そのメリットを最大限に活かし、条件にあった転職を目指す秘訣を以下に紹介しよう。
同じ職種でキャリアアップを目指す
「即戦力」に関しては転職者は有利だ。厚生労働省が令和2年に行った、企業が人材を採用する際に選考する基準をまとめたアンケート調査がある。
調査結果によると、管理的な職・技術的な職への採用理由は「経験を活かし即戦力になるから」が62.3%と66.1%と高く、続いて「専門知識・能力があるから」が40.7%と52.7%となる。
同じ職種であれば、基礎が仕上がっている状態に加え、今まで培ってきたスキルを活かすことも可能だ。つまり、教育に割く時間を短縮できるため利益を生まない期間が短くなる。この点で即戦力の転職入職者は有利と言えるだろう。
転職先で活かせる専門的なスキルを身につけておく
転職活動中に自身のスキルの棚卸しを行ない、ブラッシュアップすることでより魅力的な人材になれる。職種が決まっているなら、特化した資格を取得するのもいい。
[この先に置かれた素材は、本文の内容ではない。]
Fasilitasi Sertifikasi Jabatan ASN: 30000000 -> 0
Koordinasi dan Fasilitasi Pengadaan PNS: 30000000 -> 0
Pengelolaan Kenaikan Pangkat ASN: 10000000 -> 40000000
なお、採用されやすい人材に共通するスキルは以下の通りである。
- 柔軟性
- リーダーシップ
- 適応力
- マネジメント力
学ぶ姿勢に加え、新しいことに挑戦する柔軟性・適応力は重要だ。35歳という年齢から責任を任せられるリーダー力やチームでプロジェクトを完遂するマネジメント力も必要となってこよう。
人間力ともいえる、豊富なスキルや過去の経験を最大限に活かすことで、企業に必要な人材になれる。
中小企業や新規事業への応募も積極的に行う
大手企業は求人の受口が広い反面、応募者も多く入社を目指す人にとっては“激戦区”である。「会社の安定度」が転職の理由の場合、大手企業の安定感に魅力を感じて入社を希望する人は多い。
しかし限られた求人数の中、大手のみに転職先を絞ってしまうのは「もったいない」と言える。中小企業や新規事業にも、大手企業には無い魅力があることを見逃す手は無い。
たとえば、中小企業は意思決定や昇進のスピードが速く、早期の年収アップにつながる企業も多い。新規事業なら成長の機会も多く、ルールを自分で作れることもある。リサーチしてみれば大手企業にはない魅力が必ずそこに見つかるはずだ。
転職エージェントを活用する
条件にあった転職先を見つけるのは簡単なことではない。時間・体力ともに消耗することも多いだろう。
そんなとき「転職エージェント」を利用してみるのも一手である。専門家の立場から以下のサポートが期待できる。
- 適正にあった求人を紹介してもらえる
- 未公開求人を知ることができる
その他にも、彼らエージェントには多くの転職者と企業をマッチングしてきたノウハウがある。限られた時間の中で将来を見定め、一人で転職活動に取り組むのは容易なことではない。活用できるものは活用し、未来像を実現する勇気も時には必要なのだ。
年齢に関係なく転職はできる
定年が引き伸ばされた現代、もはや35歳転職限界説の根拠も怪しくなった。しかしながら、まだまだ若年層を好む企業が多いのも事実である。
今まで培ってきたスキルと経験を最大限に活かすことで、35歳を超えても条件を満たした転職は叶う。何歳であろうと経験と柔軟性は外せないスキルの1つである。年齢に臆することなく果敢に転職活動にチャレンジして欲しい。